Inequality is growing in Australia: ACOSS

27 March 2011

The peak body for the community and social welfare sector, ACOSS, says it will use its 2011 National Conference in Melbourne this week to illustrate the worsening plight of disadvantaged groups and people struggling on low incomes, which it says is leading to growing inequality in Australia.

“The indications are that more people are hitting hard times and falling into poverty,” said Dr Cassandra Goldie, CEO, Australian Council of Social Service.

“At last count it was estimated that over 2.2 million people in Australia were living in poverty and 105,000 were homeless, but we believe these numbers are likely to be higher.

“Preliminary figures from our 2011 Community Sector Survey show the number of people accessing and being turned away from services is increasing, especially in the areas of disability, housing and homelessness, and youth welfare services. But the largest increase is in area of financial support and/or emergency relief, which has seen a 47% increase in the numbers of people turned away.

“The data is still being analysed and we expect to release a comprehensive report sometime in April, but the picture is already clear, and we are seeing enormous strain on community welfare groups. More than half the 745 organisations surveyed reported that they are struggling to meet the growing demand (54.8%). And the recent flood disasters are likely to have made this situation more acute, which occurred after survey period (July 2009-June 2010).
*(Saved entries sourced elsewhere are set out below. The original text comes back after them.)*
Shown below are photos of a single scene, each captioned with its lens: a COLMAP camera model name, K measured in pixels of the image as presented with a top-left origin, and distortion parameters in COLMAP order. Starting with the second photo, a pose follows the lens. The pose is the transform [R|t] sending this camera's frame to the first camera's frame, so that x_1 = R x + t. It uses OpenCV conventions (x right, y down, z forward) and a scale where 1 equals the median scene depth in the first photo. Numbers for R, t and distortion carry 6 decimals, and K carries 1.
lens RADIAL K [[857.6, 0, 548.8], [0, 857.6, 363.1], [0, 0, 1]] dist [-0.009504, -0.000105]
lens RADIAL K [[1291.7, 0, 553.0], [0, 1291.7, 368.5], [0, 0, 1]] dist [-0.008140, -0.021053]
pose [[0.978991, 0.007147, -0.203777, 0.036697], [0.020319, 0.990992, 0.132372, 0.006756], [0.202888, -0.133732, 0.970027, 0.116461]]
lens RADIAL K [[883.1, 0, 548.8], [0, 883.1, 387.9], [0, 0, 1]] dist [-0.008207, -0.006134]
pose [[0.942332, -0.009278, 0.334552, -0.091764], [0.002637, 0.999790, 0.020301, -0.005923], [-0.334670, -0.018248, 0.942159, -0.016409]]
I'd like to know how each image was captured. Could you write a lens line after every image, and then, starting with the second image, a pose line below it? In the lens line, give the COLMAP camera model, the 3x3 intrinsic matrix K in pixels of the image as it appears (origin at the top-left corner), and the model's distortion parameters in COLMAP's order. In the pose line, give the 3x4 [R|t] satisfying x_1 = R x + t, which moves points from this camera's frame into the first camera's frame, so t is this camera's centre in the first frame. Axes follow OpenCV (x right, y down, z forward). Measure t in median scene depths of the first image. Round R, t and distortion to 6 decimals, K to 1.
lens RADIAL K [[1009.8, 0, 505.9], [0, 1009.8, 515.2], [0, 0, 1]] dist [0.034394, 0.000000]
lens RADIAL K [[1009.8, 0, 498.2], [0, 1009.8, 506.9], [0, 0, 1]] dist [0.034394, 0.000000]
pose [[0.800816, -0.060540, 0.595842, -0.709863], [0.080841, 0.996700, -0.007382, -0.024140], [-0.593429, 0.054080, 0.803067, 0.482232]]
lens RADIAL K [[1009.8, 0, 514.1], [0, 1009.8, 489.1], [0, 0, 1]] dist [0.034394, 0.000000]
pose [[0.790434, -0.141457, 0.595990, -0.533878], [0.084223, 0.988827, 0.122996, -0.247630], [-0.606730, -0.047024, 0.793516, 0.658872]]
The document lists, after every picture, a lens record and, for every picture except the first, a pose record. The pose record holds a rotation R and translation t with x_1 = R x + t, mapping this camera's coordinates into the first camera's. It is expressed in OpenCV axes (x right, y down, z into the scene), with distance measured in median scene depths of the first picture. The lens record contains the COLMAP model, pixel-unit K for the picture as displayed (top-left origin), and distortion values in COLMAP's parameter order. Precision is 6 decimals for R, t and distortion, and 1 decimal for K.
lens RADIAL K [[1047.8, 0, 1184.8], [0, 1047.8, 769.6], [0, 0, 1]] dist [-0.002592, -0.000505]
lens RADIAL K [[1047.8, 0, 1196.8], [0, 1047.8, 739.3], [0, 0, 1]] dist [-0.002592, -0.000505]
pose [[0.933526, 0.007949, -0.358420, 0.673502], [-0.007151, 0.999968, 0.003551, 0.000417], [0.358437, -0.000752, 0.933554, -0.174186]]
“Across our network, which comprises thousands of community and social services groups around the country, including the big charities, there have been reports of a surge in demand for emergency help during the Christmas holiday period, attributed to the accelerating cost of living pressures.

“St Vincent de Paul Society and Anglicare for instance, both reported a jump of about 30 per cent when most charities usually expect an 8-10 per cent increase for help around this peak period.

“We know the cost of essential items and services like food, rent, energy, health, education, clothing and transport costs continue to go up. In fact since 2000, the cost of living in Australia, as evidenced by the CPI has risen by 34% with energy expenses in particular doubling in the past decade and expected to double again in the next 5 years. And ACOSS believes this is understating it as the CPI isn’t necessarily the best measure to reflect the disproportionate impact of the rise of essential goods and services for people on the lowest incomes.

“We know that nationally over a million low-income households are in housing stress with housing costs exceeding more than 30% of household income. 65% of people on low incomes in private rentals currently experience housing stress, with many of these households spending over half their income on rent.

“And whilst the cost of staying afloat has gone up, those people who some of the most reliant on our social safety net – people who are unable to get paid work – have not had commensurate increases in their social security payment – the Newstart Allowance.

“Although there have been some efforts by the Australian Government to alleviate these pressures, especially in response to the recent global financial crisis, with lump-sum payments to families, pensioners and carers, and increases to pensioners, other disadvantaged groups, such as those on Newstart and sole parents have missed out. Even when there are slight increases to meet increases in cost of living, these groups always receive less because of the way payments are indexed.

“Right now, a person living on Newstart receives just $34 dollars a day, and their last increase to cover the cost of living was less than 40c per day ($5.20 per fortnight). Newstart is now a massive $127 less than the amount received by people on pensions.

“We are particularly concerned about people facing long term unemployment, as they fall deeper into poverty and risk of homelessness. The number of people becoming unemployed long term continues to rise, despite the fact that Australia’s unemployment rate is down to 5.0%. New figures released only last week show that another 6,500 people were out of paid work long term in February, taking the total number to 356,375 Australia-wide.

“All of this paints a worrying picture that challenges our long held notion of a fair and egalitarian society and requires the attention of our key policy and decision makers. We have urged action on a number of fronts, including reforms to social security payments, employment services, and our taxation system. ACOSS will use this week’s National Conference to highlight these issues and allow community service groups working at the coalface to point the way forward.

“The Conference provides an opportunity for all of these issues to be put on the table and dissected by community workers, researchers, and government representatives, so we find ways to deal with these growing problems and reverse the current trend of growing inequality which threatens to make us poorer as a nation,” Dr Goldie said.